Are you ready for a water emergency?

83989_optAs we inch closer to spring, it’s time to give some thought to the upcoming thaw and how it might affect your home and property. Recently, the Insurance Board of Canada stated that flooding and other emergency water events are now more common than fire across the country. Would you be ready if your home was flooded by a major water emergency? Even if you live at the top of a hill, you can still be affected by flooding due to old infrastructure or weather events according to Jennifer Kolah, a senior underwriter with the property and casualty side of Desjardins Insurance. Sewer backups and other plumbing issues may occur at any time because of:

• Heavy rain in a short period of time

• A snap thaw or a seasonal snow melt after a particularly snowy winter

• An increase in the water table after a prolonged wet period

Some of these events might inconvenience you for a couple of hours, while others could keep you out of your home for several days or weeks. So in case you’re affected, it’s important to have a plan in place because the first three days after an emergency are the most critical. It should define each family member’s role, include instructions for a meeting location and contain a list of emergency contacts. Also have a 72-hour emergency kit ready to go. Typically it will include three days’ worth of water for each person in your family, imperishable food stuffs, candles, flashlight and batteries, and a first-aid kit.

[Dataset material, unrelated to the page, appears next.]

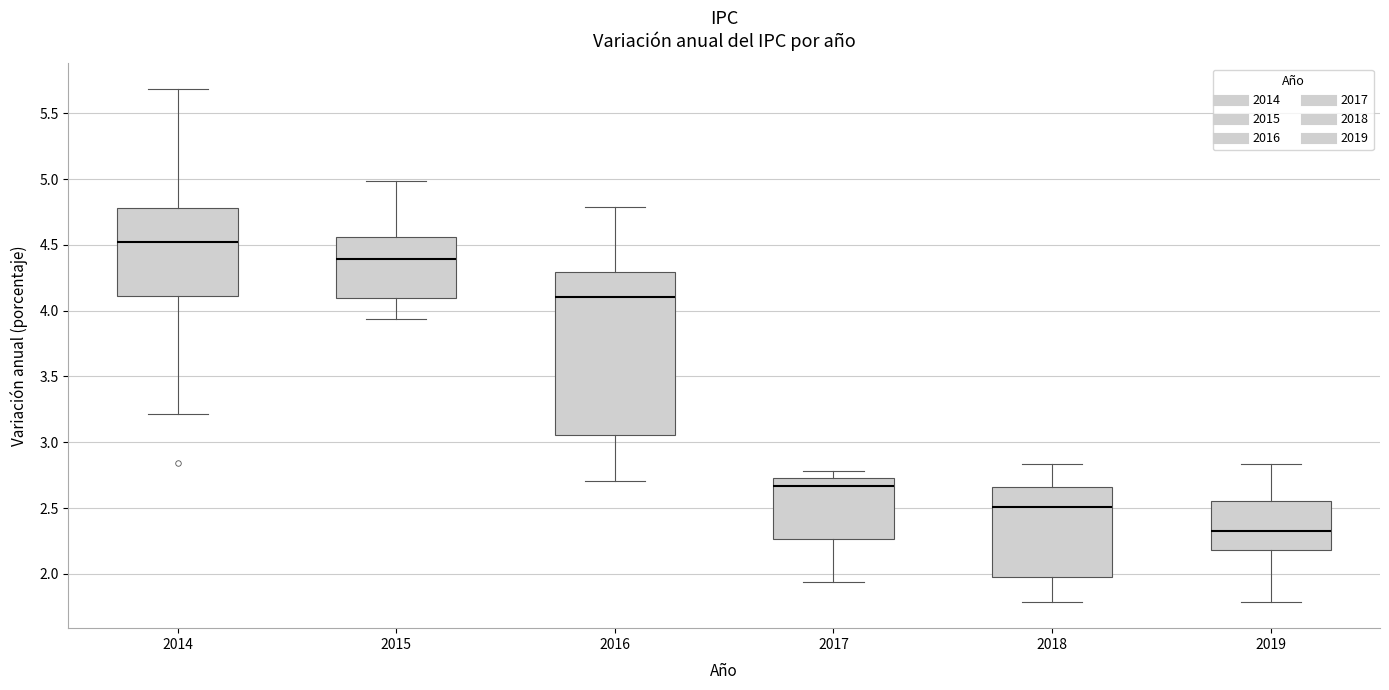

Where does the median line of the box at x = 2014 sit on the y-axis? The values are not printed on the chart, so give them approximately, as read against the axis.

4.50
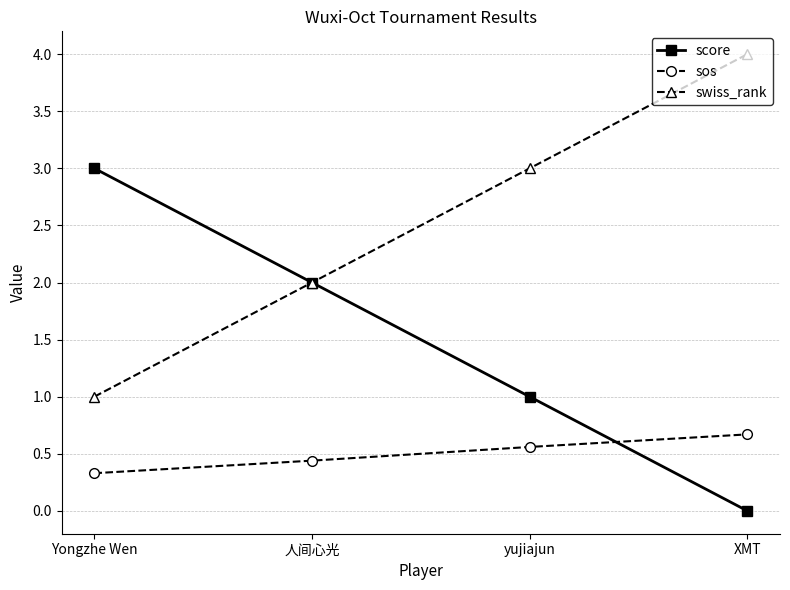

Where is sos nearest to the value 0?

Yongzhe Wen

Secondly, while you can’t predict when you could be affected by a flood, you can prevent plumbing-related water damage through regular household maintenance:

• Make sure that everyone in your family knows how to find and shut off the water valves for the different parts of your home. In case of an emergency, they should know how to turn off the water main, water heater, washing machine, dishwasher, sinks and toilets. This should also be done before you go on vacation to prevent any unexpected water damage that may occur in your absence.

• Be aware of leaks in faucets, pipes and hoses. Sometimes a leak is a sign of a larger problem. Aim to fix any issues right away. Make sure you check the condition of your home’s water tank for example, which should be replaced every seven to 10 years, depending on the water hardness.

• In the spring make sure your roof is in good condition and that there is no cracking around your foundation. These are key areas where water can get in and cause a lot of damage. In the fall, remove leaves and debris from your gutters and downspouts. And just before winter starts, make sure to turn off all outdoor water taps.